[TASK MATERIAL]

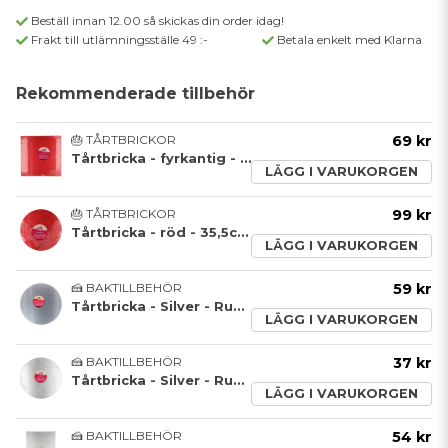
Beställ innan 12.00 så skickas din order idag!
Frakt till utlämningsställe 49 :-
Betala enkelt med Klarna
Rekommenderade tillbehör
🎂 TÅRTBRICKOR
69 kr
Tårtbricka - fyrkantig - röd- 30,5cm - FunCakes
LÄGG I VARUKORGEN
🎂 TÅRTBRICKOR
99 kr
Tårtbricka - röd - 35,5cm - FunCakes
LÄGG I VARUKORGEN
🍰 BAKTILLBEHÖR
59 kr
Tårtbricka - Silver - Rund - 30cm - FunCakes
LÄGG I VARUKORGEN
🍰 BAKTILLBEHÖR
37 kr
Tårtbricka - Silver - Rund - 33cm - FunCakes
LÄGG I VARUKORGEN
🍰 BAKTILLBEHÖR
54 kr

[/TASK MATERIAL]

WHAT THE EXERCISE ASKS: Gather every line from the rows above that contains the string "Rund", matching uppercase and lowercase letters exactly.

ANSWER BOX:
Tårtbricka - Silver - Rund - 30cm - FunCakes
Tårtbricka - Silver - Rund - 33cm - FunCakes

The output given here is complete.